_TASK DIRECTIONS_: Pictures should not appear in the copy; the records themselves must be written out exactly.

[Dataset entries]

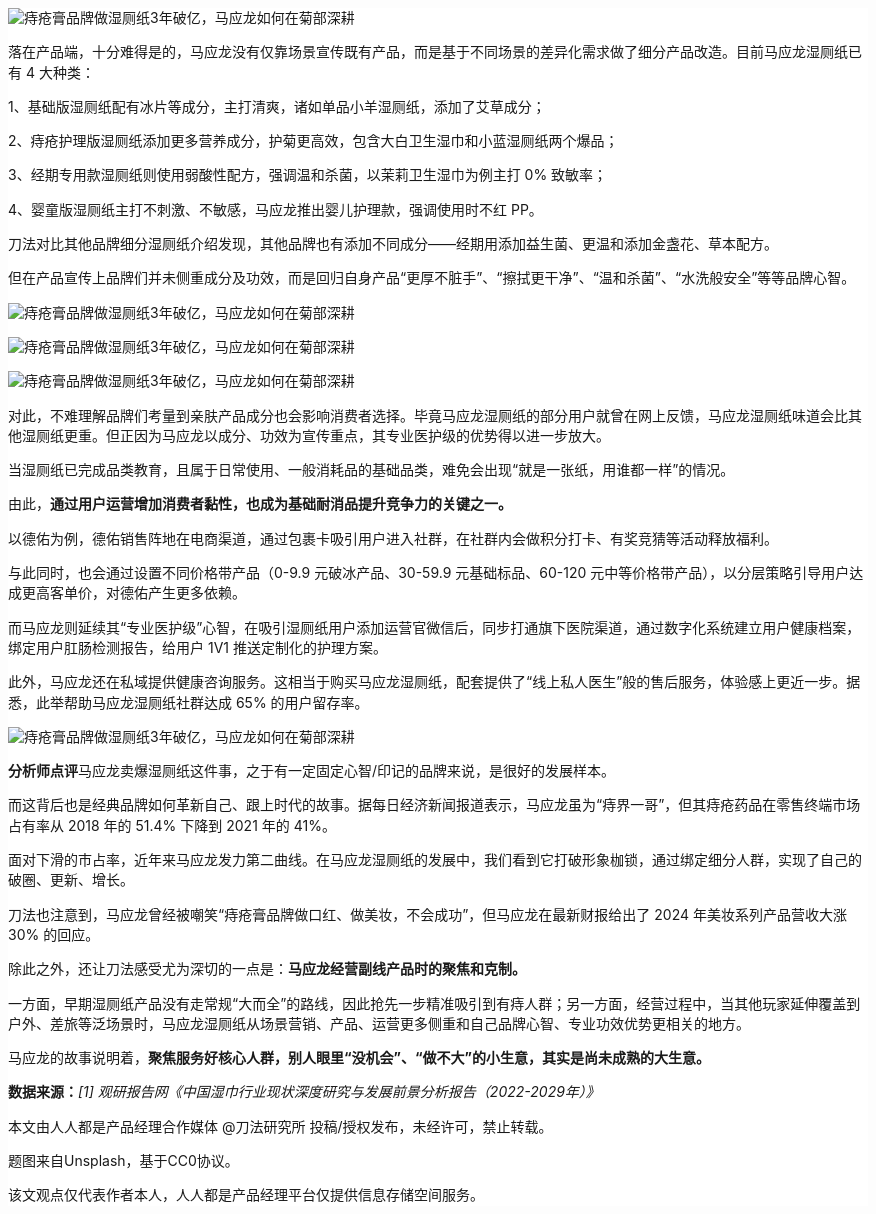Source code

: ![痔疮膏品牌做湿厕纸3年破亿，马应龙如何在菊部深耕](https://image.woshipm.com/wp-files/2025/05/igLVVqQsM6caT2nouiGj.png)

落在产品端，十分难得是的，马应龙没有仅靠场景宣传既有产品，而是基于不同场景的差异化需求做了细分产品改造。目前马应龙湿厕纸已有 4 大种类：

1、基础版湿厕纸配有冰片等成分，主打清爽，诸如单品小羊湿厕纸，添加了艾草成分；

2、痔疮护理版湿厕纸添加更多营养成分，护菊更高效，包含大白卫生湿巾和小蓝湿厕纸两个爆品；

3、经期专用款湿厕纸则使用弱酸性配方，强调温和杀菌，以茉莉卫生湿巾为例主打 0% 致敏率；

4、婴童版湿厕纸主打不刺激、不敏感，马应龙推出婴儿护理款，强调使用时不红 PP。

刀法对比其他品牌细分湿厕纸介绍发现，其他品牌也有添加不同成分——经期用添加益生菌、更温和添加金盏花、草本配方。

但在产品宣传上品牌们并未侧重成分及功效，而是回归自身产品“更厚不脏手”、“擦拭更干净”、“温和杀菌”、“水洗般安全”等等品牌心智。

![痔疮膏品牌做湿厕纸3年破亿，马应龙如何在菊部深耕](https://image.woshipm.com/wp-files/2025/05/BPXiISewFjf46Zkl5YF8.jpeg)

![痔疮膏品牌做湿厕纸3年破亿，马应龙如何在菊部深耕](https://image.woshipm.com/wp-files/2025/05/xs7sn4NxYplrXXZhJx91.jpeg)

![痔疮膏品牌做湿厕纸3年破亿，马应龙如何在菊部深耕](https://image.woshipm.com/wp-files/2025/05/cjYn67aaQIRhJSFmSeZR.png)

对此，不难理解品牌们考量到亲肤产品成分也会影响消费者选择。毕竟马应龙湿厕纸的部分用户就曾在网上反馈，马应龙湿厕纸味道会比其他湿厕纸更重。但正因为马应龙以成分、功效为宣传重点，其专业医护级的优势得以进一步放大。

当湿厕纸已完成品类教育，且属于日常使用、一般消耗品的基础品类，难免会出现“就是一张纸，用谁都一样”的情况。

由此，**通过用户运营增加消费者黏性，也成为基础耐消品提升竞争力的关键之一。**

以德佑为例，德佑销售阵地在电商渠道，通过包裹卡吸引用户进入社群，在社群内会做积分打卡、有奖竞猜等活动释放福利。

与此同时，也会通过设置不同价格带产品（0-9.9 元破冰产品、30-59.9 元基础标品、60-120 元中等价格带产品），以分层策略引导用户达成更高客单价，对德佑产生更多依赖。

而马应龙则延续其“专业医护级”心智，在吸引湿厕纸用户添加运营官微信后，同步打通旗下医院渠道，通过数字化系统建立用户健康档案，绑定用户肛肠检测报告，给用户 1V1 推送定制化的护理方案。

此外，马应龙还在私域提供健康咨询服务。这相当于购买马应龙湿厕纸，配套提供了“线上私人医生”般的售后服务，体验感上更近一步。据悉，此举帮助马应龙湿厕纸社群达成 65% 的用户留存率。

![痔疮膏品牌做湿厕纸3年破亿，马应龙如何在菊部深耕](https://image.woshipm.com/wp-files/2025/05/FRKXVIZnjttlr0YZh4NP.png)

**分析师点评**马应龙卖爆湿厕纸这件事，之于有一定固定心智/印记的品牌来说，是很好的发展样本。

而这背后也是经典品牌如何革新自己、跟上时代的故事。据每日经济新闻报道表示，马应龙虽为“痔界一哥”，但其痔疮药品在零售终端市场占有率从 2018 年的 51.4% 下降到 2021 年的 41%。

面对下滑的市占率，近年来马应龙发力第二曲线。在马应龙湿厕纸的发展中，我们看到它打破形象枷锁，通过绑定细分人群，实现了自己的破圈、更新、增长。

刀法也注意到，马应龙曾经被嘲笑“痔疮膏品牌做口红、做美妆，不会成功”，但马应龙在最新财报给出了 2024 年美妆系列产品营收大涨 30% 的回应。

除此之外，还让刀法感受尤为深切的一点是：**马应龙经营副线产品时的聚焦和克制。**

一方面，早期湿厕纸产品没有走常规“大而全”的路线，因此抢先一步精准吸引到有痔人群；另一方面，经营过程中，当其他玩家延伸覆盖到户外、差旅等泛场景时，马应龙湿厕纸从场景营销、产品、运营更多侧重和自己品牌心智、专业功效优势更相关的地方。

马应龙的故事说明着，**聚焦服务好核心人群，别人眼里“没机会”、“做不大”的小生意，其实是尚未成熟的大生意。**

**数据来源：**_\[1\] 观研报告网《中国湿巾行业现状深度研究与发展前景分析报告（2022-2029年）》_

本文由人人都是产品经理合作媒体 @刀法研究所 投稿/授权发布，未经许可，禁止转载。

题图来自Unsplash，基于CC0协议。

该文观点仅代表作者本人，人人都是产品经理平台仅提供信息存储空间服务。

_RESPONSE BELOW_:
Source code

: ![痔疮膏品牌做湿厕纸3年破亿，马应龙如何在菊部深耕](https://image.woshipm.com/wp-files/2025/05/igLVVqQsM6caT2nouiGj.png)

落在产品端，十分难得是的，马应龙没有仅靠场景宣传既有产品，而是基于不同场景的差异化需求做了细分产品改造。目前马应龙湿厕纸已有 4 大种类：

1、基础版湿厕纸配有冰片等成分，主打清爽，诸如单品小羊湿厕纸，添加了艾草成分；

2、痔疮护理版湿厕纸添加更多营养成分，护菊更高效，包含大白卫生湿巾和小蓝湿厕纸两个爆品；

3、经期专用款湿厕纸则使用弱酸性配方，强调温和杀菌，以茉莉卫生湿巾为例主打 0% 致敏率；

4、婴童版湿厕纸主打不刺激、不敏感，马应龙推出婴儿护理款，强调使用时不红 PP。

刀法对比其他品牌细分湿厕纸介绍发现，其他品牌也有添加不同成分——经期用添加益生菌、更温和添加金盏花、草本配方。

但在产品宣传上品牌们并未侧重成分及功效，而是回归自身产品“更厚不脏手”、“擦拭更干净”、“温和杀菌”、“水洗般安全”等等品牌心智。

![痔疮膏品牌做湿厕纸3年破亿，马应龙如何在菊部深耕](https://image.woshipm.com/wp-files/2025/05/BPXiISewFjf46Zkl5YF8.jpeg)

![痔疮膏品牌做湿厕纸3年破亿，马应龙如何在菊部深耕](https://image.woshipm.com/wp-files/2025/05/xs7sn4NxYplrXXZhJx91.jpeg)

![痔疮膏品牌做湿厕纸3年破亿，马应龙如何在菊部深耕](https://image.woshipm.com/wp-files/2025/05/cjYn67aaQIRhJSFmSeZR.png)

对此，不难理解品牌们考量到亲肤产品成分也会影响消费者选择。毕竟马应龙湿厕纸的部分用户就曾在网上反馈，马应龙湿厕纸味道会比其他湿厕纸更重。但正因为马应龙以成分、功效为宣传重点，其专业医护级的优势得以进一步放大。

当湿厕纸已完成品类教育，且属于日常使用、一般消耗品的基础品类，难免会出现“就是一张纸，用谁都一样”的情况。

由此，**通过用户运营增加消费者黏性，也成为基础耐消品提升竞争力的关键之一。**

以德佑为例，德佑销售阵地在电商渠道，通过包裹卡吸引用户进入社群，在社群内会做积分打卡、有奖竞猜等活动释放福利。

与此同时，也会通过设置不同价格带产品（0-9.9 元破冰产品、30-59.9 元基础标品、60-120 元中等价格带产品），以分层策略引导用户达成更高客单价，对德佑产生更多依赖。

而马应龙则延续其“专业医护级”心智，在吸引湿厕纸用户添加运营官微信后，同步打通旗下医院渠道，通过数字化系统建立用户健康档案，绑定用户肛肠检测报告，给用户 1V1 推送定制化的护理方案。

此外，马应龙还在私域提供健康咨询服务。这相当于购买马应龙湿厕纸，配套提供了“线上私人医生”般的售后服务，体验感上更近一步。据悉，此举帮助马应龙湿厕纸社群达成 65% 的用户留存率。

![痔疮膏品牌做湿厕纸3年破亿，马应龙如何在菊部深耕](https://image.woshipm.com/wp-files/2025/05/FRKXVIZnjttlr0YZh4NP.png)

**分析师点评**马应龙卖爆湿厕纸这件事，之于有一定固定心智/印记的品牌来说，是很好的发展样本。

而这背后也是经典品牌如何革新自己、跟上时代的故事。据每日经济新闻报道表示，马应龙虽为“痔界一哥”，但其痔疮药品在零售终端市场占有率从 2018 年的 51.4% 下降到 2021 年的 41%。

面对下滑的市占率，近年来马应龙发力第二曲线。在马应龙湿厕纸的发展中，我们看到它打破形象枷锁，通过绑定细分人群，实现了自己的破圈、更新、增长。

刀法也注意到，马应龙曾经被嘲笑“痔疮膏品牌做口红、做美妆，不会成功”，但马应龙在最新财报给出了 2024 年美妆系列产品营收大涨 30% 的回应。

除此之外，还让刀法感受尤为深切的一点是：**马应龙经营副线产品时的聚焦和克制。**

一方面，早期湿厕纸产品没有走常规“大而全”的路线，因此抢先一步精准吸引到有痔人群；另一方面，经营过程中，当其他玩家延伸覆盖到户外、差旅等泛场景时，马应龙湿厕纸从场景营销、产品、运营更多侧重和自己品牌心智、专业功效优势更相关的地方。

马应龙的故事说明着，**聚焦服务好核心人群，别人眼里“没机会”、“做不大”的小生意，其实是尚未成熟的大生意。**

**数据来源：**_\[1\] 观研报告网《中国湿巾行业现状深度研究与发展前景分析报告（2022-2029年）》_

本文由人人都是产品经理合作媒体 @刀法研究所 投稿/授权发布，未经许可，禁止转载。

题图来自Unsplash，基于CC0协议。

该文观点仅代表作者本人，人人都是产品经理平台仅提供信息存储空间服务。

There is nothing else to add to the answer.